Beneath Ceaseless Skies #64, March 10, 2011
“Breathing Sunshine” by Garth Upshaw
“Mr. Morrow Becomes Acquainted with the Delicate Art of Squid Keeping” by Geoffrey Maloney
Reviewed by Jo-Anne Odell
“Breathing Sunshine” by Garth Upshaw tells the tale of Desmond’s desperate mission, trying to reach Fort Clatsop before nightfall. He’s waylaid on a bridge by a fanged pixie seeking a toll, and then he’s almost killed by an orca. After he reaches the fort, he discovers he’s been betrayed by the pixie. When she’s attacked and Desmond rushes to her aid, he finally sees things from a different viewpoint. In his success may reside his greatest failure.
If you’ve read C.S. Friedman’s Coldfire Trilogy, you’ll see the similarity in the concept, and have a clue what’s going on. If not, you may be scratching your head through most of this tale, trying to make sense of it.
In “Mr. Morrow Becomes Acquainted with the Delicate Art of Squid Keeping” by Geoffrey Maloney, Victor Morrow must make a difficult choice. On the seventeenth, he’d planned to attend the Danse Macabre at Toowong Cemetery. Then he receives a coveted invitation to one of Madame Florabette Brackensfield’s squidder parties, billed as an evening of scientific experimentation and enlightenment. It’s planned for the same night. He decides to attend it, instead. There, together with his companions, he uncovers some incredible secrets about the recent Kraken Wars.

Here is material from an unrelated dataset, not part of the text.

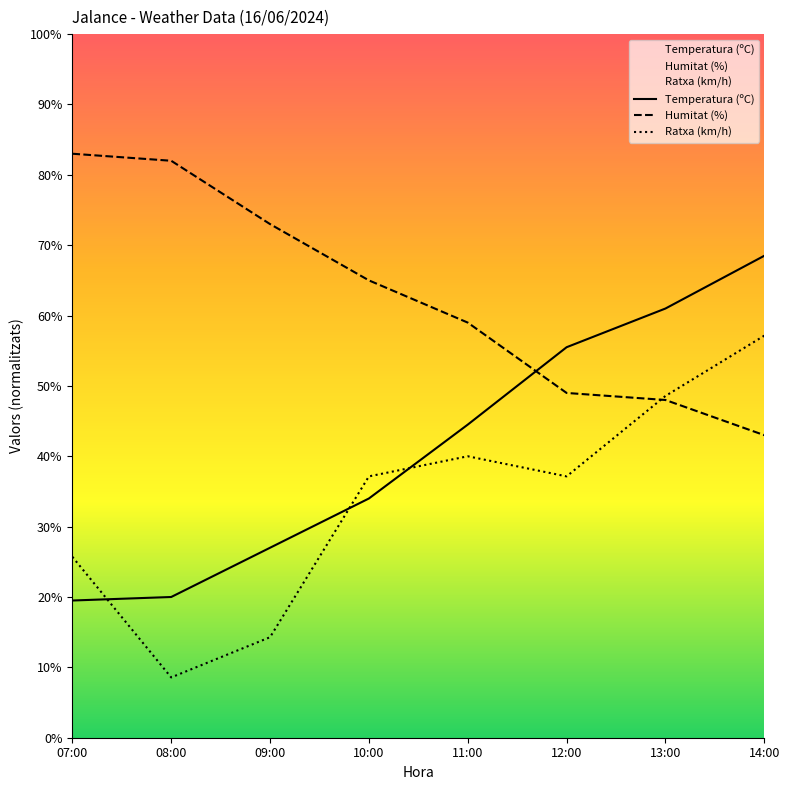

True or false: Humitat (%) has more than 1 points higher than both neighbors.

False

The story has an amusing voice, Mardi Gras meets Downing Street. It’s a long story and partway in, a rapid interjection of characters and subplots take it off on a tangent. The Danse Macabre, it turns out, is more red herring than story line. The tale is interesting enough to be worth reading, although the lack of character motive and emotion turns it rather flat.